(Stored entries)
# # # #

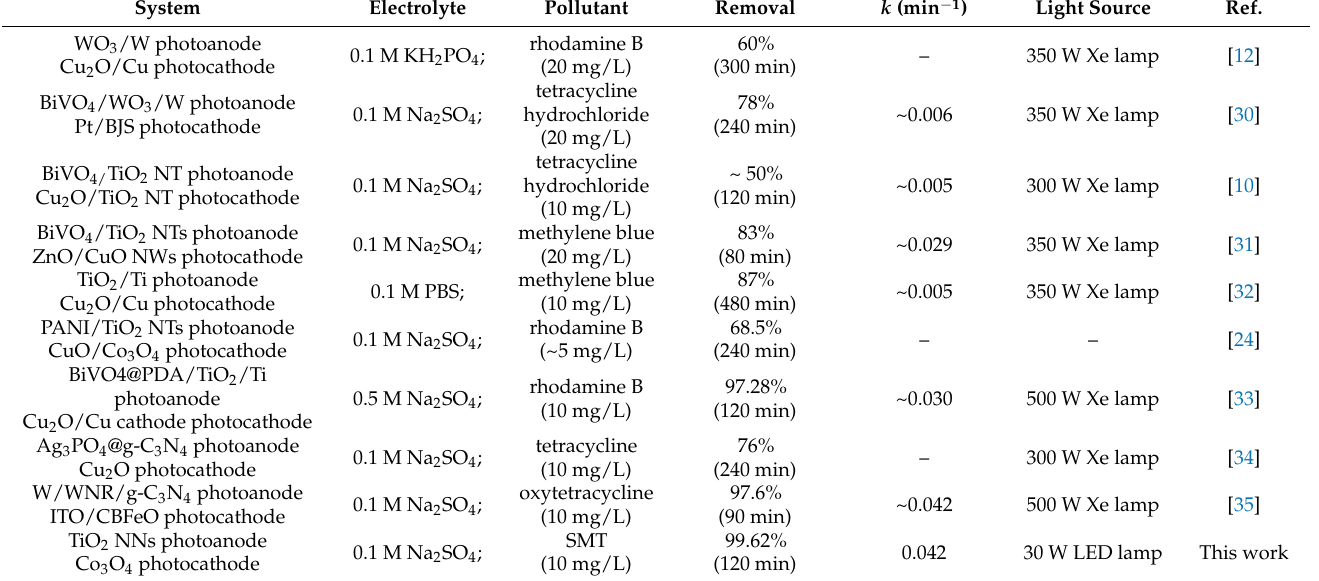
Table 1. The performance comparison of recently self-driven PEC system for wastewater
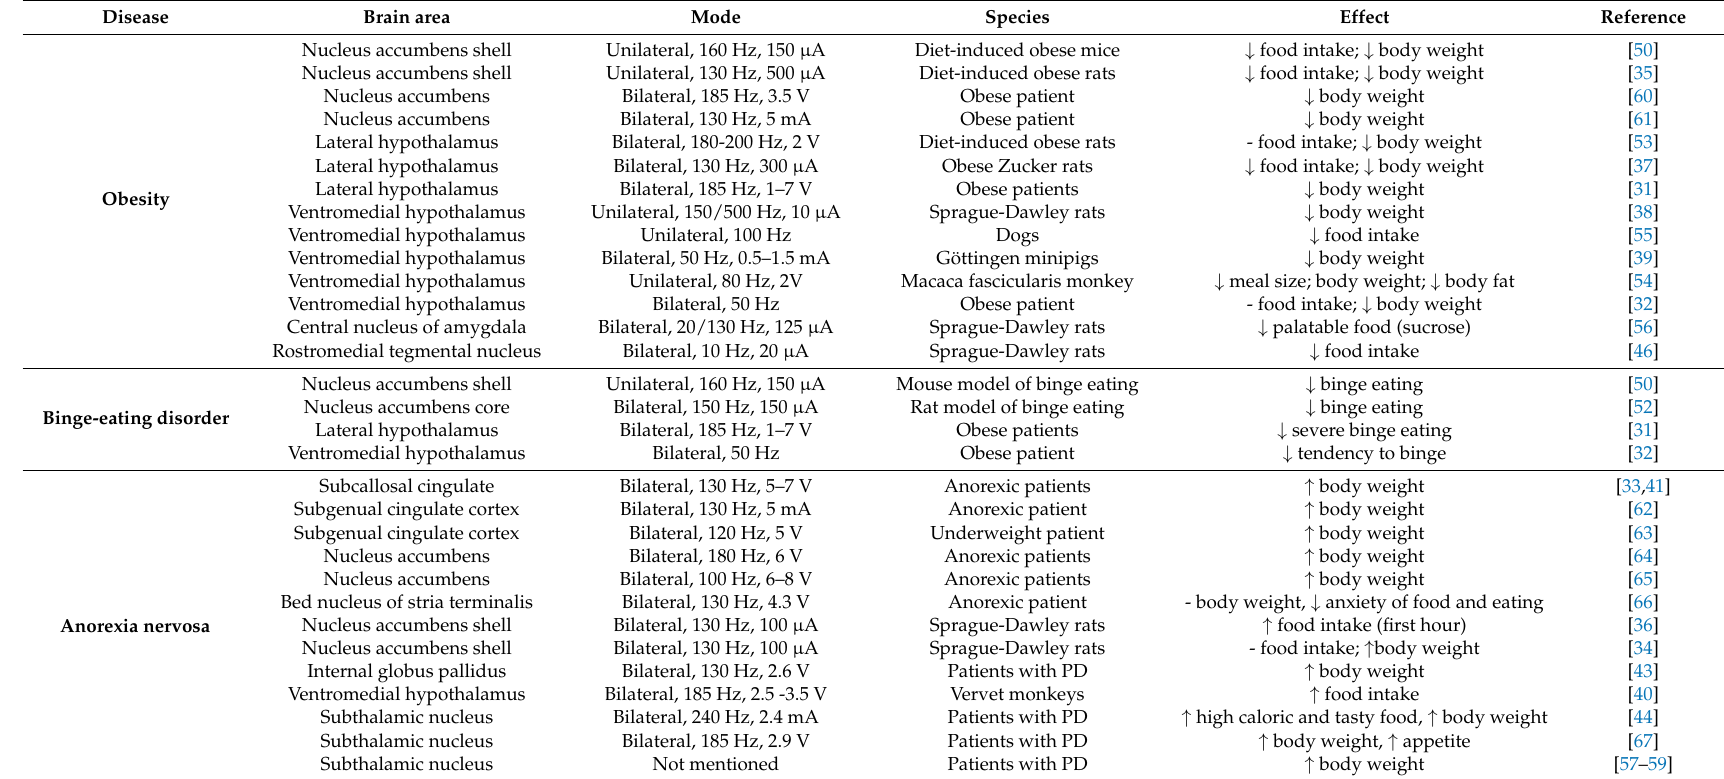
Table 1. Overview of current studies focusing on the effects of DBS on eating behavior and body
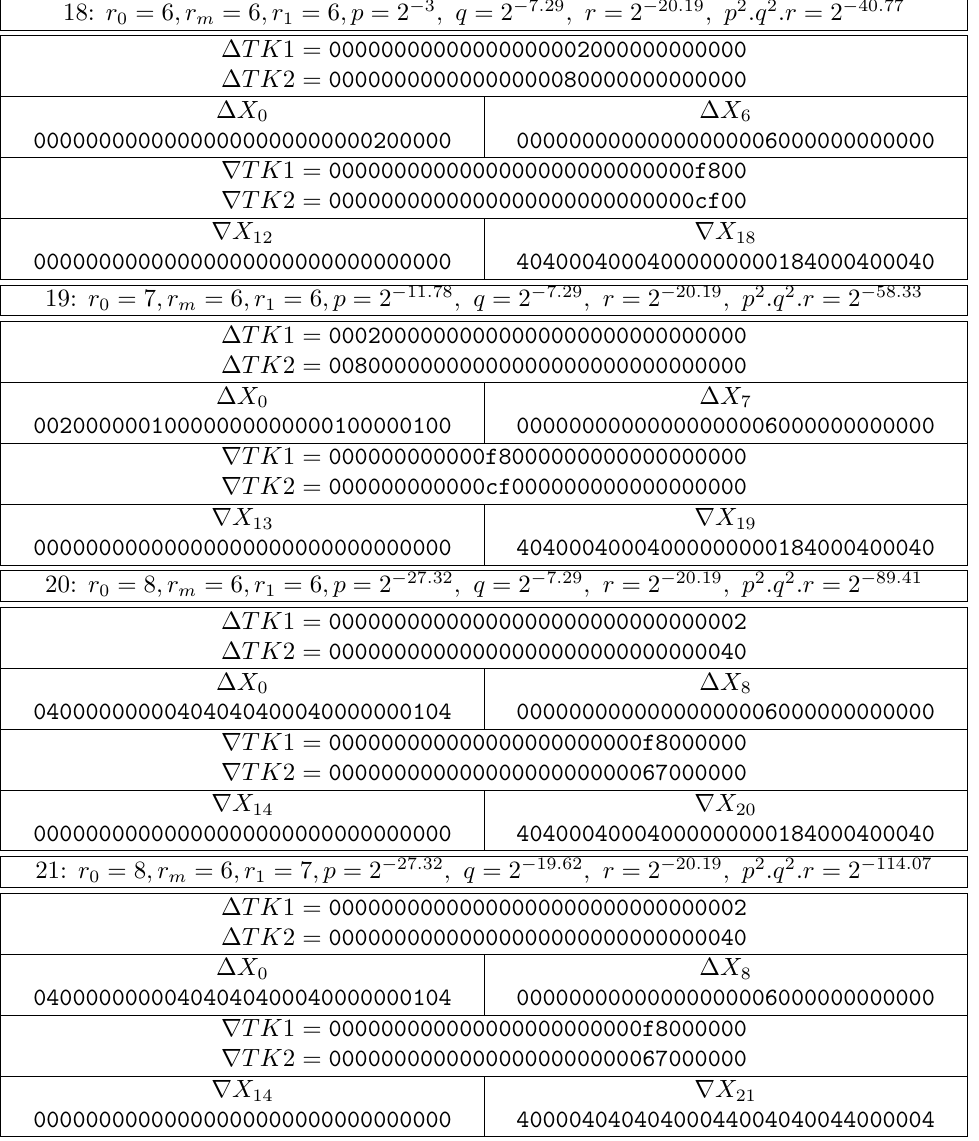
Table 21: Boomerang distinguisher II for 18, 19, 20 and 21 rounds of SKINNY -128-256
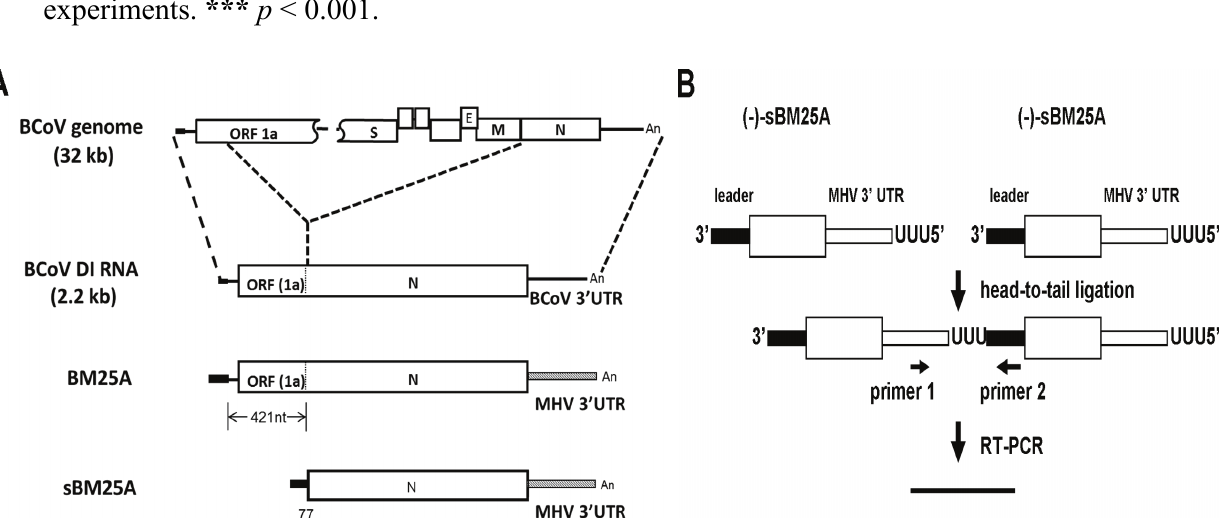
Figure 1. Comparison of the efficiency of the ( − )-strand RNA synthesis between sgmRNA 7 and BCoV DI RNA with the strategy of head-to-tail ligation. ( A ) Upper panel: schematic diagram depicting the BCoV genome and BCoV DI RNA. Lower panel: constructs BM25A and sBM25Awith the 3' UTR of both constructs replaced with the MHV 3' UTR. ( B ) Strategy for detection of ( − )-strand sgmRNA with head-to-tail ligation. ( C ) RT-PCR product synthesized with the strategy described in Figure 1B. Lane 2, BM25A-transfected BCoV-infected cells; lane 3, sBM25A-transfected BCoV-infected cells; lane 4, mock-infected cells; lane 5, BCoV-infected and mock-transfected cells; lane 6, BM25A-transfected mock-infected cells; lane 7, sBM25A-transfected mock-infected cells; lane 8, a mixture of BCoV-infected cellular RNA extracted at 8 hpt and 200 ng of BM25A transcript; lane 9, a mixture of BCoV-infected cellular RNA extracted at 8 hpt and 200 ng of sBM25A transcript. RT-PCR was used to detect the potential recombination between the BCoV genome and BM25A (lane 12) or sBM25A (lane 13). A recombinant DNA of 1639 bp was produced to serve as a size marker (lane 14). M (lanes 1, 10 and 11), ds DNA size markers in nt pairs. ( D ) Left panel: the relative efficiency of ( − )-strand RNA synthesis from constructs BM25A and sBM25A, as measured by RT-qPCR. Control A: total cellular RNA from mock-infected cells. Control B: total cellular RNA from BCoV-infected cells. Control C: total cellular RNA from sBM25A-transfected mock-infected cells. Control D: a mixture of BCoV-infected cellular RNA extracted at 8 hpt and 200 ng of BM25A transcript. Right panel: measurements of reporter-containing RNA (BM25A and sBM25A), 18S rRNA and BCoV sgmRNAs at 8 hpt (VP0) by Northern blot assay. The values (D) represent the mean ± SD of three individual experiments. *** p <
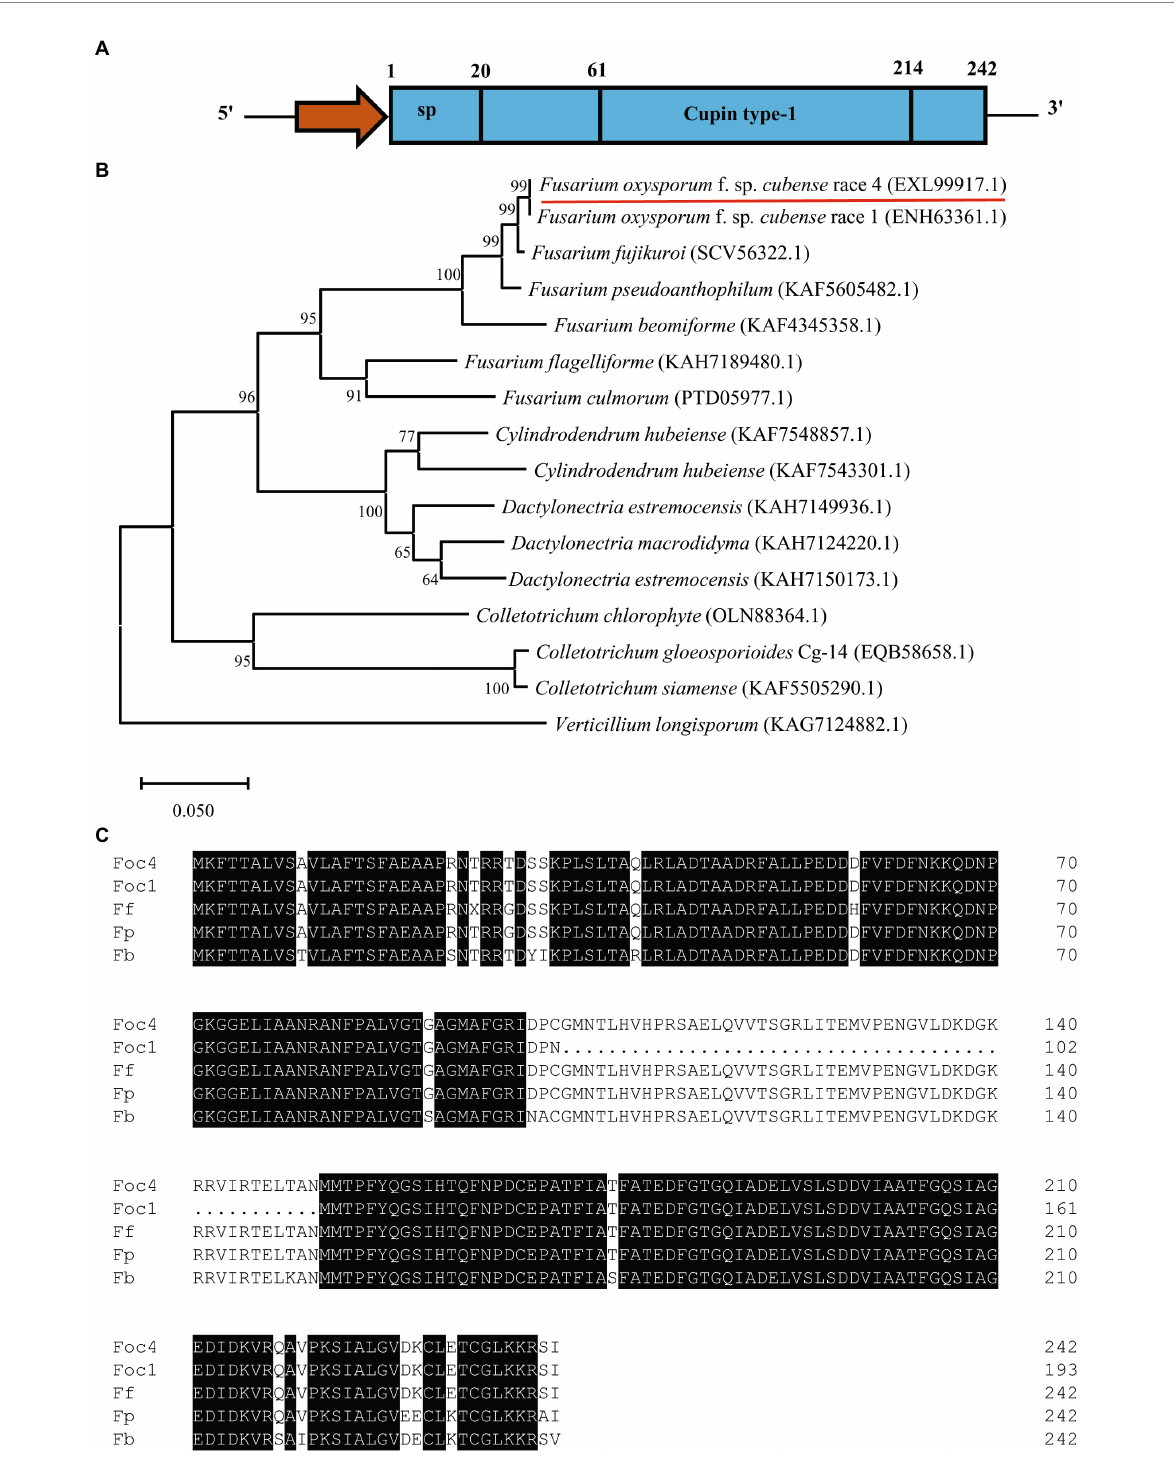
FIGURE 1 Bioinformatic analysis of FoCupin1. (A) Schematic structure of the FoCupin1 protein. The signal peptide (sp) and the domain were predicted by SignalP and Pfam, respectively. (B) Phylogenetic analysis of the FoCupin1 protein. Maximum likelihood tree was built from FoCupin1 and its orthologous proteins from 16 different fungal pathogens. (C) Amino acid sequence alignment of FoCupin1 and its homologs in other species, including Fusarium oxysporum f. sp . cubense race 1 (ENH63361.1; Foc1), F. fujikuroi (SCV56322.1; Ff), F. pseudoanthophilum (KAF5605482.1; Fp) , F. beomiforme (KAF4345358.1; Fb). The shaded dark background indicates conserved common amino acids, and the dots represent gaps in the amino acid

# # # #

### Exercise prompt
Pull every line containing "Table" out of the records.

### Expected answer
Table 1. The performance comparison of recently self-driven PEC system for wastewater
Table 1. Overview of current studies focusing on the effects of DBS on eating behavior and body
Table 21: Boomerang distinguisher II for 18, 19, 20 and 21 rounds of SKINNY -128-256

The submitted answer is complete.